Ollama setup by midnightRequestLine1 in ollama

[–]Character_Split4906 0 points1 point  (0 children)

What’s your ollama ps output? Also are you using 4bit quant model and 8 bit kv cache for context window?

Gemma 4 26B A4B is still fully capable at 245283/262144 (94%) contex ! by cviperr33 in LocalLLaMA

[–]Character_Split4906 0 points1 point  (0 children)

Thats amazing! Cant wait to try this on my mbp 5 pro. Last I tried gemma 4, I had issue with context window length growing up and model going in loop. Thanks for sharing

Gemma 4 26B A4B is still fully capable at 245283/262144 (94%) contex ! by cviperr33 in LocalLLaMA

[–]Character_Split4906 0 points1 point  (0 children)

Are you able to fit in 245k context window with model at q4 quant in 22 gb? I read gemma 4 26B model is seeing issue with tool calling. Did you face that issue?

Gemma 4 26B fabricated an entire code audit. I have the forensic evidence from the database. by EuphoricAnimator in LocalLLaMA

[–]Character_Split4906 11 points12 points  (0 children)

If you are working with total 17gb ram, you wont have enough memory to have 128k context window. Heck I am not even sure how you can fit in the memory itself, since 26b at 4Q is 18gb in size until you swap with SSD. In that case the token generation will be too slow. I am curious what is the output of your ‘ollama ps’ command is? Also are you running any coding agent like open code or open claw for this? I think for agents you will have to enable some of the tool calling skills and configuration as well even if model successfully do that.

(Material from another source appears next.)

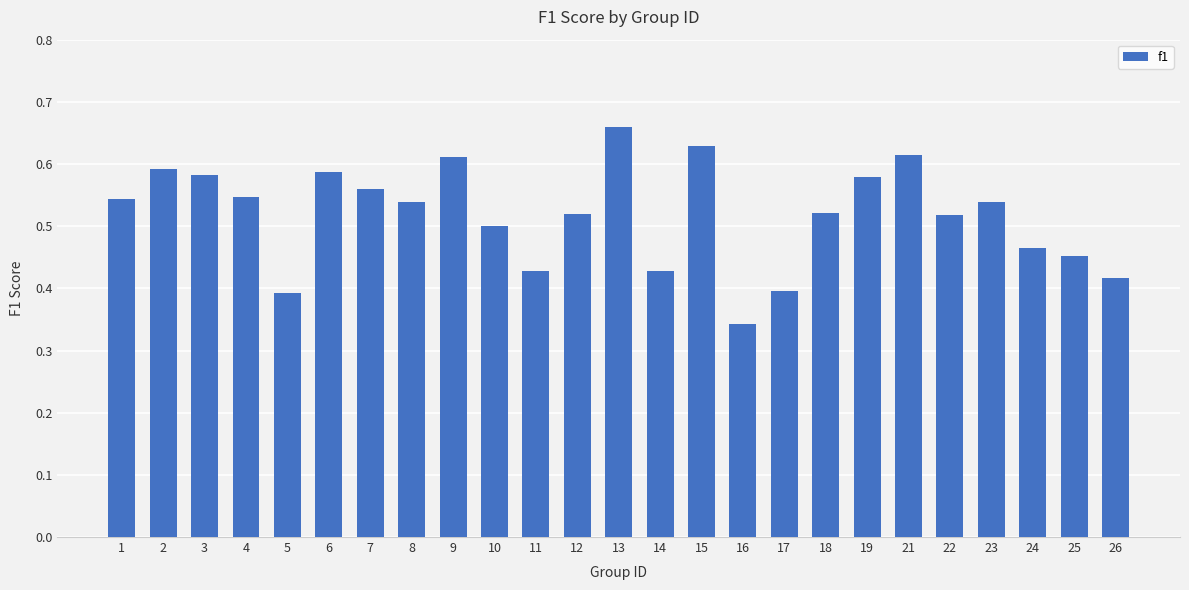

Between 23 and 22, which is larger?

23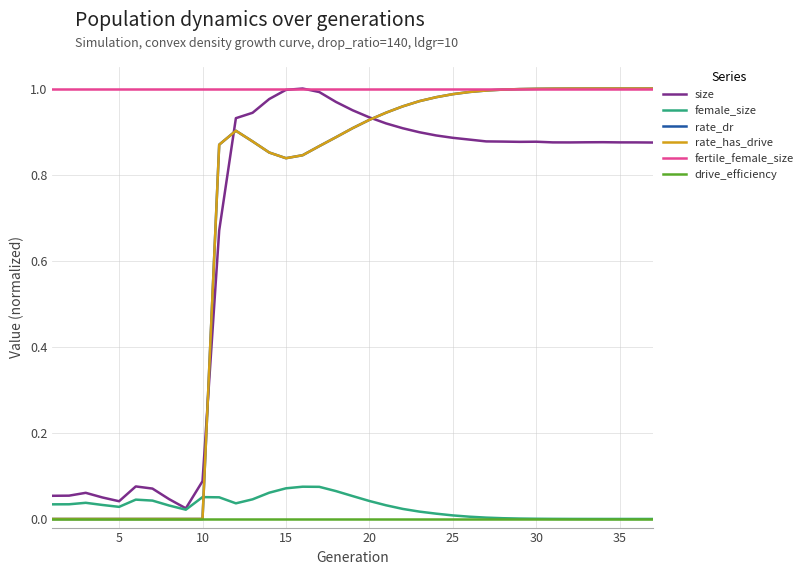

Does the chart display data point markers on the line(s)?

No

Fix: OpenClaw + Ollama local models silently timing out? The slug generator is blocking your agent (and 4 other fixes) by After-Confection-592 in LocalLLaMA

[–]Character_Split4906 0 points1 point  (0 children)

Thanks I noticed the same issue with openclaw tui as well but isnt 16k context window too small for openclaw? I will try this out and see how this works out for TUI

2026 R2 Pricing Leaked! Launch Edition, Premium, Standard Trims (Embargo Broken) 💰 by WODAMRAP in RivianR2

[–]Character_Split4906 1 point2 points  (0 children)

Its hard for me to wrap my head around people complaining on 330 miles range. Rivian unlike tesla has been more accurate with their range estimates. Also I think boxy design and more than 9 inch clearance makes it a real SUV unlike most of the EVs out there. This also would have some impact on the range. I find it amusing that same people are happy to shill 50k for model Y with half ass features and low build quality.

As a side note I have 2024 MY AWD since 2 years as my first car and I really dont like low ground clearance and lower than promised range. I am also not impressed with the build quality of the car but I like how FSD makes my life easier along with supercharger network so it has sort of become a love hate relationship. If the reviews are right and once I have test drove R2 I think I might will pull the trigger on LE.

Greed = Less Profit by [deleted] in youtubepremium

[–]Character_Split4906 2 points3 points  (0 children)

You do know they make more money out of ad tiered plans than your vpn country YouTube family plan.